The best block size depends on the hardware, register use, shared memory use, and the kernel's memory access pattern. Occupancy is useful, but it is not the only performance metric.
10 — Warp Divergence

Warps and Control Flow Divergence Mechanics

Linearization Layout Mapping Rules

CUDA can define blocks in 1D, 2D, or 3D, but the hardware still forms warps from a linear ordering of threads.

Warp Control Divergence

Threads in the same warp normally execute the same instruction together. If an if statement sends some threads down one branch and other threads down another branch, the warp diverges.

Key idea: divergence is a warp-level issue, not a block-level issue. A block can contain many warps, and only one of them might diverge.

Visual examples

Example 1: no divergence

All 32 threads in the warp make the same decision, so the warp stays fully parallel.

  • All threads take the same branch.
  • The warp executes one path.
  • No serialization happens.

Example 2: branch divergence

A condition such as if (threadIdx.x < 16) splits one warp into two different paths.
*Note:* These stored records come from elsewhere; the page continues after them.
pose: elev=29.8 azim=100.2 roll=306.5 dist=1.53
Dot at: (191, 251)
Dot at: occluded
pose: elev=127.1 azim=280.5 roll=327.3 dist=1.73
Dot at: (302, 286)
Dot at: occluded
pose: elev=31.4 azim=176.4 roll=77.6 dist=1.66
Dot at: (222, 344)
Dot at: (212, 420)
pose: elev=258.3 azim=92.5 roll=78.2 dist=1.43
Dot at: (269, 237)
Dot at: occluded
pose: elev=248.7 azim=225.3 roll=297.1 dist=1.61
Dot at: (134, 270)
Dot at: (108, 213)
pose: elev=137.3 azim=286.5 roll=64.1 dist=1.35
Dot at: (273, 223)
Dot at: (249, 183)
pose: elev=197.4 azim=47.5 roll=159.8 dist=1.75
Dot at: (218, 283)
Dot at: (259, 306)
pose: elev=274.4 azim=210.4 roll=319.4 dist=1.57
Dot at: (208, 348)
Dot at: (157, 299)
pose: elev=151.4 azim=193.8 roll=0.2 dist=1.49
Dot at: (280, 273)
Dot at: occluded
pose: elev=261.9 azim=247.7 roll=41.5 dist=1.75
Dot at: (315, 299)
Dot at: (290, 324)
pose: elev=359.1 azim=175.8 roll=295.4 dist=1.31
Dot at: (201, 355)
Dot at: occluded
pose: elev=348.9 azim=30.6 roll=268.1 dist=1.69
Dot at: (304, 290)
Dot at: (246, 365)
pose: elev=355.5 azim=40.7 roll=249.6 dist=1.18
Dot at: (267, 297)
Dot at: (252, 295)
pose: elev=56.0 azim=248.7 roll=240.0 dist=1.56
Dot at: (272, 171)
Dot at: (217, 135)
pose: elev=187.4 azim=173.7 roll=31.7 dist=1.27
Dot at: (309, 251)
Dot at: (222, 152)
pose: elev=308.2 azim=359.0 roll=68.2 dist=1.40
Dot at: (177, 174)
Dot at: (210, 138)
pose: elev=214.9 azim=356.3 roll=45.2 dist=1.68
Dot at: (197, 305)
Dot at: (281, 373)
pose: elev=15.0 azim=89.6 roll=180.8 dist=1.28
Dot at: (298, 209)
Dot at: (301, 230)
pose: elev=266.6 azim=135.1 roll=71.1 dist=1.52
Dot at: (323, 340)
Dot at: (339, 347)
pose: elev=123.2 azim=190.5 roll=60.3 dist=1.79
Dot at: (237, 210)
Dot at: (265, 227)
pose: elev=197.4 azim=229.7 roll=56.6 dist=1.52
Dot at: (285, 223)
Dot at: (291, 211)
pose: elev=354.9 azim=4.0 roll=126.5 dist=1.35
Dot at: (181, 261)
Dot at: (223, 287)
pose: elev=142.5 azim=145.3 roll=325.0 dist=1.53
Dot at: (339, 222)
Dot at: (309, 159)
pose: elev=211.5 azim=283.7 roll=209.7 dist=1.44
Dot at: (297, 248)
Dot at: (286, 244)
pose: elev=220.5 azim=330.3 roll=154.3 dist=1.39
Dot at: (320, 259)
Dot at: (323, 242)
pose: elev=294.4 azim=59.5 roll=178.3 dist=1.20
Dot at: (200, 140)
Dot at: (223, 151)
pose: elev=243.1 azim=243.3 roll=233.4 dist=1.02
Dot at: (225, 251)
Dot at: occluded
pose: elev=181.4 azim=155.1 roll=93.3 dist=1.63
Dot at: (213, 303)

  • Threads 0 to 15 take one path.
  • Threads 16 to 31 take another path.
  • The warp must execute both paths one after the other.

Example 3: boundary divergence

This is the common case created by a boundary check such as if (i < n) in the final warp.

  • Only part of the warp is still inside the valid range.
  • Valid threads do work; the rest are inactive.
  • This usually affects only the last warp or last block.

Quantifying the boundary check performance penalty

Consider a 1D vector addition kernel processing n = 1000 elements using 256 threads per block:

__global__ void vecAddKernel(float* A, float* B, float* C, int n) {
    int i = threadIdx.x + blockDim.x * blockIdx.x;
    if (i < n) {
        C[i] = A[i] + B[i];
    }
}

The launch needs four blocks:

ceil(1000 / 256) = 4 blocks

1,000-element boundary example

256 threads per block → 8 warps per block → 32 warps total

The visual below shows four blocks. Blocks 0, 1, and 2 are fully valid. In block 3, only the final warp diverges.

Block size
256 threads
Warps per block
8 warps
Total warps
32 warps
Divergent warps
1 warp
  • Blocks 0, 1, and 2: These cover global thread indices 0 through 767. All threads are inside the array bounds, so no boundary divergence occurs.
  • Block 3: This covers global thread indices 768 through 1023.
  • Warps 0 through 6 in block 3: These cover indices 768 through 991. All are valid, so they do not diverge.
  • Warp 7 in block 3: This covers indices 992 through 1023. Threads 992 through 999 are valid, but threads 1000 through 1023 are out of bounds.

Conclusion: Only one warp out of 32 total warps diverges. The other 31 warps execute normally. This is why simple boundary checks are usually acceptable, especially when only the final block is partially outside the data range.